When the soil is neutral at 7 pH, fertilizer is 100% efficient. But when acidity "gets down into the 4s, we are wasting 71% of every fertilizer dollar we spend," Wert said. "Those nutrients—NPK (nitrogen, phosphorus and potassium) become less available in an acidic environment," Wert said. Some of the soils had been in pH 6 ranges or "close to neutral", and now are in the 5 pH or even 4 pH, especially in the past four years, Wert said.

Ken Froelich, North Dakota State University Extension agent for Stark and Billings counties, said the problem reaches up into Dunn County and down to the South Dakota border and perhaps beyond. Herbicides are broken down in the soil by fungi and microorganisms. Increased acidity prevents that breakdown, creating herbicide carryover problems into subsequent crops..

Kessel explained that "sandy gravels tend to have a lower pH," he said, meaning they are becoming acidic," Kessel said. "A field can have an area of heavy clay or silt where it isn't acidic, and another gravelly area that is."
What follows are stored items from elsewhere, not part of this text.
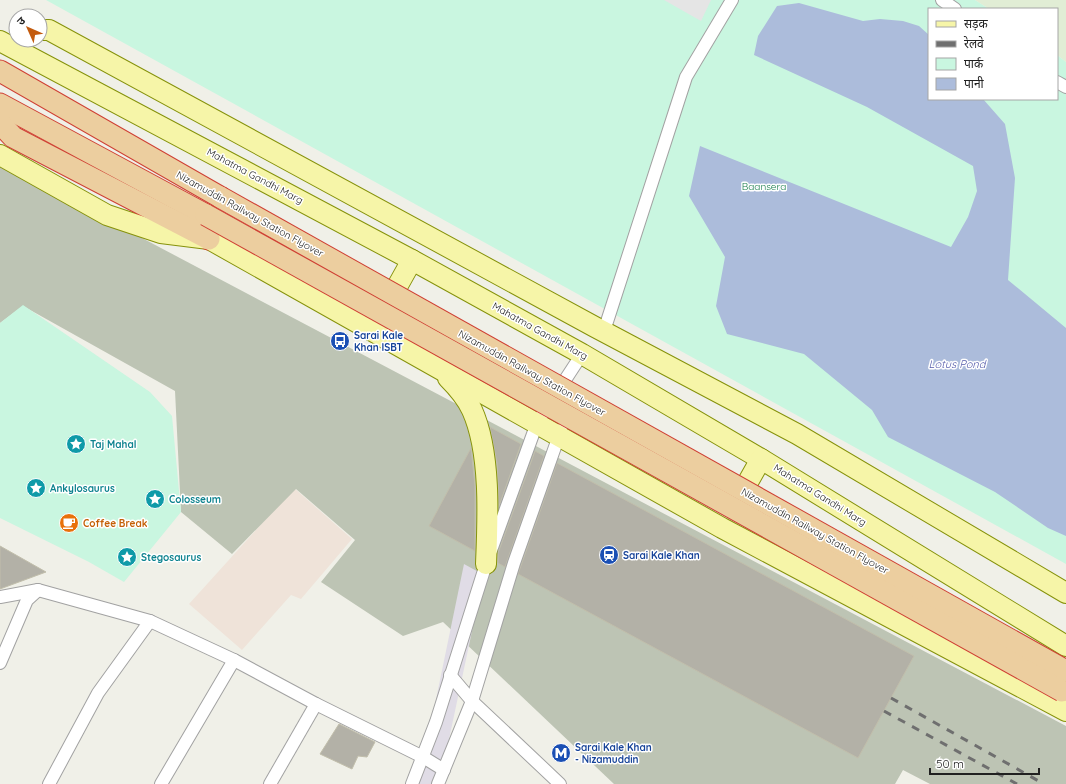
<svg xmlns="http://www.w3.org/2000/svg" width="1066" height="784" font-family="Quicksand,'Noto Sans Devanagari',sans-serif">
<rect width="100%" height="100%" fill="#f0f0e8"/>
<path fill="#efe3d9" d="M294,488L352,539L301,599L291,595L242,650L189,604Z"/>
<path fill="#bdc4b4" d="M0,163L1066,726V784H930L903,770L895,784H614L443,622L403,636L321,582L355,540L296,489L232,554L181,512L175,391L23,306L0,323Z"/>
<path fill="#e1edd5" d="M975,0H1066V62L1057,55V9H989Z"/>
<g fill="#c9f6e0">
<path d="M46,0H975L989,9H929V99H1057V55L1066,62V564Z"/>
<path d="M23,305L150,392L172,416L181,512L124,582L89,562L0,518V323Z"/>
</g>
<path fill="#e5e5e5" d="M664,0H711L701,21Z"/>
<path fill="#e0dce6" d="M464,564L484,575L442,772L435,784H412L422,767Z"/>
<path fill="#acbcdb" d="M799,3L863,21L880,19L903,21L919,26L929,35V99H983L1005,124L1015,178L1008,280L1066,328V536L1048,528L995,492L888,437L872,410L804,354L727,334L716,306L725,257L689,196L700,146L951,247L968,217L977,191L973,166L867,107L754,55L758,36L777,6Z"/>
<g fill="#b3b1a7" stroke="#c1beab">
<path d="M490,427L521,444L499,506L497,463Z"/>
<path d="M471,448L475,486V551L429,526Z"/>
<path d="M535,451L544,456L505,567L498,563V553Z"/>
<path d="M557,463L914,656L858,758L518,574Z"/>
<path d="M0,546L46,572L0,589Z"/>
<path d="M339,724L375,742L367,757L358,756L352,769L320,754Z"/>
</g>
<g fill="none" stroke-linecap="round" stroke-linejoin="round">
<g stroke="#a2a2a2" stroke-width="14">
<g id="minor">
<path d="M942,0L955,9"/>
<path d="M1057,82L1066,87"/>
<path d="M604,331L686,77L732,0"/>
<path d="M0,597L38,590L150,621L234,660L316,704L423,757L444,770"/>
<path d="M0,663L27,600L38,590"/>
<path d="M450,675L472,701L560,784"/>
<path d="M49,784L98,693L150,621"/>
<path d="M161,784L234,660"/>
<path d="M270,784L316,704"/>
<path d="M412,784L436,722L486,564L537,423L582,354"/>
<path d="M438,784L472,701L514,563L561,430"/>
</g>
</g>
<g stroke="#86920b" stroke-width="22">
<g id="primary">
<path d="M40,30H49L595,327L797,434L1066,593"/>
<path d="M0,41L412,260L582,354L761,459L1066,646"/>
<path d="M0,155L107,215L161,233L209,239L722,528L1066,711"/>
<path d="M374,328L412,260"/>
<path d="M448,378C457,387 466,397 472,410C491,452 488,518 486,564"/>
<path d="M735,505L761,459"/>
</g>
</g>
<g stroke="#cf4034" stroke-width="23">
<g id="trunk">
<path d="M0,71L220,197"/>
<path d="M0,104L206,215"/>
<path d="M0,123L13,137L209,239"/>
</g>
</g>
<use href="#minor" stroke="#fff" stroke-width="12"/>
<use href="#primary" stroke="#f6f5a8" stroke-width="20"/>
<use href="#trunk" stroke="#ecce9f" stroke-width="21"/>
<g stroke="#6f6f6f" stroke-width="3" stroke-dasharray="8 8" stroke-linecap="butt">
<path d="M891,698L1044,784"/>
<path d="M884,711L1017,784"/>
</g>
<g stroke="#cf4034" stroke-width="23" stroke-linecap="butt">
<g id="trunk-bridge">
<path d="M220,197L1066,671"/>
<path d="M206,215L1062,691"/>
</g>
</g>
<use href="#trunk-bridge" stroke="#ecce9f" stroke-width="21"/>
</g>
<defs>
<g id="bus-disc" transform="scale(1)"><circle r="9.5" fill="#1a4fb4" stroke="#fff"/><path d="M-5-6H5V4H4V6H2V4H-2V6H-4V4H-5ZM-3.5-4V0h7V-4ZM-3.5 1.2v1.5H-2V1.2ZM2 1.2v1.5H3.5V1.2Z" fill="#fff"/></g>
<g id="sight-disc" transform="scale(1)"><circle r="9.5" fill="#0f9aa8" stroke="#fff"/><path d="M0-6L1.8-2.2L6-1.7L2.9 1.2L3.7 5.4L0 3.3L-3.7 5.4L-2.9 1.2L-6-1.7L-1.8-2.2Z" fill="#fff"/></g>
<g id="cafe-disc" transform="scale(1)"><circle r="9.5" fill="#e8710a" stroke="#fff"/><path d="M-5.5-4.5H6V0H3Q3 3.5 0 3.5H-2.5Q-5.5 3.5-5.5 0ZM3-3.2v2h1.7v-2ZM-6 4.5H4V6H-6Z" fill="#fff"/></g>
<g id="station-disc" transform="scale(1)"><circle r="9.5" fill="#1a4fb4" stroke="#fff"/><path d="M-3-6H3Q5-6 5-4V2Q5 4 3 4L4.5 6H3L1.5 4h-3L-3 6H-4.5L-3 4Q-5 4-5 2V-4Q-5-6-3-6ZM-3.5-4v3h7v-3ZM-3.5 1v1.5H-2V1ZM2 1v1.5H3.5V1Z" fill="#fff"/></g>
<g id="metro-disc" transform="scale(1)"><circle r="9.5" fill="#1a4fb4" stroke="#fff"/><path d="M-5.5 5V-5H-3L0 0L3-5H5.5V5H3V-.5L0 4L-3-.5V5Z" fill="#fff"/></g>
</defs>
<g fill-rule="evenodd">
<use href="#bus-disc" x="340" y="341"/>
<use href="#sight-disc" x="76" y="444"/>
<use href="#sight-disc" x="36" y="488"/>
<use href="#sight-disc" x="155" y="499"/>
<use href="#cafe-disc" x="69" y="523"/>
<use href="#station-disc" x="609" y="555"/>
<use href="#sight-disc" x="127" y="557"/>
<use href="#metro-disc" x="561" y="753"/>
</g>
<g text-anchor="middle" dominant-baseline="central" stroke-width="3" stroke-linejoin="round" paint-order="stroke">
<g font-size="10" fill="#212121" stroke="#fff">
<text transform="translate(255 176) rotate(28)">Mahatma Gandhi Marg</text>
<text transform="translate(250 214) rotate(29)">Nizamuddin Railway Station Flyover</text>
<text transform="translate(540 331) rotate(29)">Mahatma Gandhi Marg</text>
<text transform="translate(532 373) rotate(29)">Nizamuddin Railway Station Flyover</text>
<text transform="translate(820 495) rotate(32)">Mahatma Gandhi Marg</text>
<text transform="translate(815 531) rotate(29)">Nizamuddin Railway Station Flyover</text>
</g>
<g font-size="10" fill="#147947" stroke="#fff">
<text x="764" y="186">Baansera</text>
</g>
<g font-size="10" font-weight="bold" fill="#164399" stroke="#fff" text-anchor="start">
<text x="354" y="335">Sarai Kale<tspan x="354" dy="12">Khan ISBT</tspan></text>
<text x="623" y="555">Sarai Kale Khan</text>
<text x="575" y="747">Sarai Kale Khan<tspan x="575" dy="12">- Nizamuddin</tspan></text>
</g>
<g font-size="10" font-weight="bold" fill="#0d838f" stroke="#fff" text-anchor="start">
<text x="90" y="444">Taj Mahal</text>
<text x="50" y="488">Ankylosaurus</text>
<text x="169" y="499">Colosseum</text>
<text x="141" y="557">Stegosaurus</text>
</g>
<g font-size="10" font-weight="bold" fill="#c56008" stroke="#fff" text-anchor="start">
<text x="83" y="523">Coffee Break</text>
</g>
<g font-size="11" font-style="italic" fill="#535aaa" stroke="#fff">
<text x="957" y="364">Lotus Pond</text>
</g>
</g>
<rect x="928" y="8" width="130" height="92" fill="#ffffff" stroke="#a6a6a6"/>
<rect x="936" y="21" width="20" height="6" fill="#f6f5a8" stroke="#a6a6a6"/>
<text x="964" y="28" font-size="12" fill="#212121">सड़क</text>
<rect x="936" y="41" width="20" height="6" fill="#6f6f6f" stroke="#a6a6a6"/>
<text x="964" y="48" font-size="12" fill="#212121">रेलवे</text>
<rect x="936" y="58" width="20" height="12" fill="#c9f6e0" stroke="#a6a6a6"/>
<text x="964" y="68" font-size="12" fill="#212121">पार्क</text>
<rect x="936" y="78" width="20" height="12" fill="#acbcdb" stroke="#a6a6a6"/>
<text x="964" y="88" font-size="12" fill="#212121">पानी</text>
<g transform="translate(28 28) rotate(315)"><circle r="19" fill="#ffffff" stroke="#a6a6a6"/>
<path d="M0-3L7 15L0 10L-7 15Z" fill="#c35b0e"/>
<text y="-6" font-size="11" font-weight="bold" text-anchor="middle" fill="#212121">उ</text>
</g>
<path d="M930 768v6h109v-6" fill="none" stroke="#212121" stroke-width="2"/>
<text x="936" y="768" font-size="12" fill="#212121" stroke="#ffffff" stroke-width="3" paint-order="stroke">50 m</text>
</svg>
Acidity is a natural process, he said, and soils naturally acidify with time. When you add human activity into the system, "we change things and alter things. By adding nitrogen-type fertilizers, we accelerate the acidification process."

Extra rainfall in the system, like the wet 2019 crop year brings on the symptoms, Kessel said.

Tools to address

Once a problem has been verified, farmers can counter-move against it using variety selection, crop rotation, different fertilizers that are

"What I"m finding with our clients, they say some of those (newly acidic) areas used to be our most productive fields, or productive parts of fields," Kessel said. "They've seen that production slip. It's still OK, but how much more it could be if we addressed the issue of acidity."

Oats are more tolerant to higher acidity. Barley and durum wheat are more sensitive. Some varieties are more sensitive.

A common counter-move is applying lime. That's available as a byproduct of the Sidney Sugars Inc. beet sugar processing plant. Other sources include a municipal water treatment plant at Dickinson as well as some pelletized lime from Iowa.

"Right now, there's enough lime to address the issue," Kessel said. "It's more of a cost factor, and what the budget can afford." Wert said soil tests call for three tons of lime.

"In our farm, we're deep banding our anhydrous (ammonia nitrogen fertilizer) at the 2- to 4-inch zone, which is where our greatest acidity is," Wert said. "Guys that are top-dressing urea, their 0- to 2-inch area is where their acidity is the worst."

A lime application is about $100 an acre, Wert said.

The budget differs by producer. Kessel often advises clients to take the lime expense "out of the nitrogen budget." He may advise putting $12 per acre to $50 per acre into lime. "Long term, it'll give you a better return on your investment," he said.

Weed issues

Yield per acre is one thing, but the acidity change also affects how weeds survive and how long persist in the soil.

"As we find this acidity, we also see other symptoms that show up," Kessel said. "Weed populations will shift. Certain weeds will thrive more in acidic conditions compared to other weeds."

Farmers also rely on crop competition to help with weed control. "Once we get reduced crop competition, Mother Nature is going to cover that ground with some sort of vegetation. We open it up for weeds to come in." Plants stressed from acidic soils also can become more susceptible to disease pressure.